* Assigned task
The full listing should be set down exactly as it reads.

____________

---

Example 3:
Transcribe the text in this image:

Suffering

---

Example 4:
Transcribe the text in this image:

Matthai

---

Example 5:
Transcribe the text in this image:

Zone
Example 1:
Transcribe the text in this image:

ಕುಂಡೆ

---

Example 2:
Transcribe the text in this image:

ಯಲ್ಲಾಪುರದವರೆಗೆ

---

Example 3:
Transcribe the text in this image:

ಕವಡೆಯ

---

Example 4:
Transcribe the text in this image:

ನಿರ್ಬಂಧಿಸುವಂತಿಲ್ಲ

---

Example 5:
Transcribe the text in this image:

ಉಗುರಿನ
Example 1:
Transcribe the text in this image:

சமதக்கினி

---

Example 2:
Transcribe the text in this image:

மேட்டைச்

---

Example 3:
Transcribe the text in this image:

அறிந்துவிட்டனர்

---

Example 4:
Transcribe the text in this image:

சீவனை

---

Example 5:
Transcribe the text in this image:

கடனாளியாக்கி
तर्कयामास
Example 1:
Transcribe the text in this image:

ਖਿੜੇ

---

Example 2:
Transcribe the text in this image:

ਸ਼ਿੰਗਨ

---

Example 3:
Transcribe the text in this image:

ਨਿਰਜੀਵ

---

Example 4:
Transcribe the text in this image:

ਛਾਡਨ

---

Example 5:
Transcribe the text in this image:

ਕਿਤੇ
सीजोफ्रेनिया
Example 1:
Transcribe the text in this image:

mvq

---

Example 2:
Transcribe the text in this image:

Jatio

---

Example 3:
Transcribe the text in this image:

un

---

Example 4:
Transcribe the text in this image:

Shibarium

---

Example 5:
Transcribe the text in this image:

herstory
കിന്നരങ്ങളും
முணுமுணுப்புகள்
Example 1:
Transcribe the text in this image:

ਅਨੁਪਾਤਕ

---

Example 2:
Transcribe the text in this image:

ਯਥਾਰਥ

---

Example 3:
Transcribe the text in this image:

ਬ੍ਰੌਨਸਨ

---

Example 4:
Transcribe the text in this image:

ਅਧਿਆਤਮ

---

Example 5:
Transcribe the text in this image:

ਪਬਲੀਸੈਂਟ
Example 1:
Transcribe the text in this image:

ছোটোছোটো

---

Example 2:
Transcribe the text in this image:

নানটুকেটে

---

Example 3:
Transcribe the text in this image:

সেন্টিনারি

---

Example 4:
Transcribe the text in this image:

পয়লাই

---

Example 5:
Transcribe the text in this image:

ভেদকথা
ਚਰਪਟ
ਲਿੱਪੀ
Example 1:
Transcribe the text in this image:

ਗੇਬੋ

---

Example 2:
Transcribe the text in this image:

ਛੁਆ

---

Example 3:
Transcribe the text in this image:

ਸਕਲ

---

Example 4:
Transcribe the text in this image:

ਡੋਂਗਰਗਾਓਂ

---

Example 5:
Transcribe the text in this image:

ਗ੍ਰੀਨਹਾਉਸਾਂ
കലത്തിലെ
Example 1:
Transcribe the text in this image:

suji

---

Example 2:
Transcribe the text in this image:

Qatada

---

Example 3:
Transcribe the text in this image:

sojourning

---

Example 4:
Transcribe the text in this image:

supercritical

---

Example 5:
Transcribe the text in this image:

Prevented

____________

* Result of the exercise
---

Example 3:
Transcribe the text in this image:

Suffering

---

Example 4:
Transcribe the text in this image:

Matthai

---

Example 5:
Transcribe the text in this image:

Zone
Example 1:
Transcribe the text in this image:

ಕುಂಡೆ

---

Example 2:
Transcribe the text in this image:

ಯಲ್ಲಾಪುರದವರೆಗೆ

---

Example 3:
Transcribe the text in this image:

ಕವಡೆಯ

---

Example 4:
Transcribe the text in this image:

ನಿರ್ಬಂಧಿಸುವಂತಿಲ್ಲ

---

Example 5:
Transcribe the text in this image:

ಉಗುರಿನ
Example 1:
Transcribe the text in this image:

சமதக்கினி

---

Example 2:
Transcribe the text in this image:

மேட்டைச்

---

Example 3:
Transcribe the text in this image:

அறிந்துவிட்டனர்

---

Example 4:
Transcribe the text in this image:

சீவனை

---

Example 5:
Transcribe the text in this image:

கடனாளியாக்கி
तर्कयामास
Example 1:
Transcribe the text in this image:

ਖਿੜੇ

---

Example 2:
Transcribe the text in this image:

ਸ਼ਿੰਗਨ

---

Example 3:
Transcribe the text in this image:

ਨਿਰਜੀਵ

---

Example 4:
Transcribe the text in this image:

ਛਾਡਨ

---

Example 5:
Transcribe the text in this image:

ਕਿਤੇ
सीजोफ्रेनिया
Example 1:
Transcribe the text in this image:

mvq

---

Example 2:
Transcribe the text in this image:

Jatio

---

Example 3:
Transcribe the text in this image:

un

---

Example 4:
Transcribe the text in this image:

Shibarium

---

Example 5:
Transcribe the text in this image:

herstory
കിന്നരങ്ങളും
முணுமுணுப்புகள்
Example 1:
Transcribe the text in this image:

ਅਨੁਪਾਤਕ

---

Example 2:
Transcribe the text in this image:

ਯਥਾਰਥ

---

Example 3:
Transcribe the text in this image:

ਬ੍ਰੌਨਸਨ

---

Example 4:
Transcribe the text in this image:

ਅਧਿਆਤਮ

---

Example 5:
Transcribe the text in this image:

ਪਬਲੀਸੈਂਟ
Example 1:
Transcribe the text in this image:

ছোটোছোটো

---

Example 2:
Transcribe the text in this image:

নানটুকেটে

---

Example 3:
Transcribe the text in this image:

সেন্টিনারি

---

Example 4:
Transcribe the text in this image:

পয়লাই

---

Example 5:
Transcribe the text in this image:

ভেদকথা
ਚਰਪਟ
ਲਿੱਪੀ
Example 1:
Transcribe the text in this image:

ਗੇਬੋ

---

Example 2:
Transcribe the text in this image:

ਛੁਆ

---

Example 3:
Transcribe the text in this image:

ਸਕਲ

---

Example 4:
Transcribe the text in this image:

ਡੋਂਗਰਗਾਓਂ

---

Example 5:
Transcribe the text in this image:

ਗ੍ਰੀਨਹਾਉਸਾਂ
കലത്തിലെ
Example 1:
Transcribe the text in this image:

suji

---

Example 2:
Transcribe the text in this image:

Qatada

---

Example 3:
Transcribe the text in this image:

sojourning

---

Example 4:
Transcribe the text in this image:

supercritical

---

Example 5:
Transcribe the text in this image:

Prevented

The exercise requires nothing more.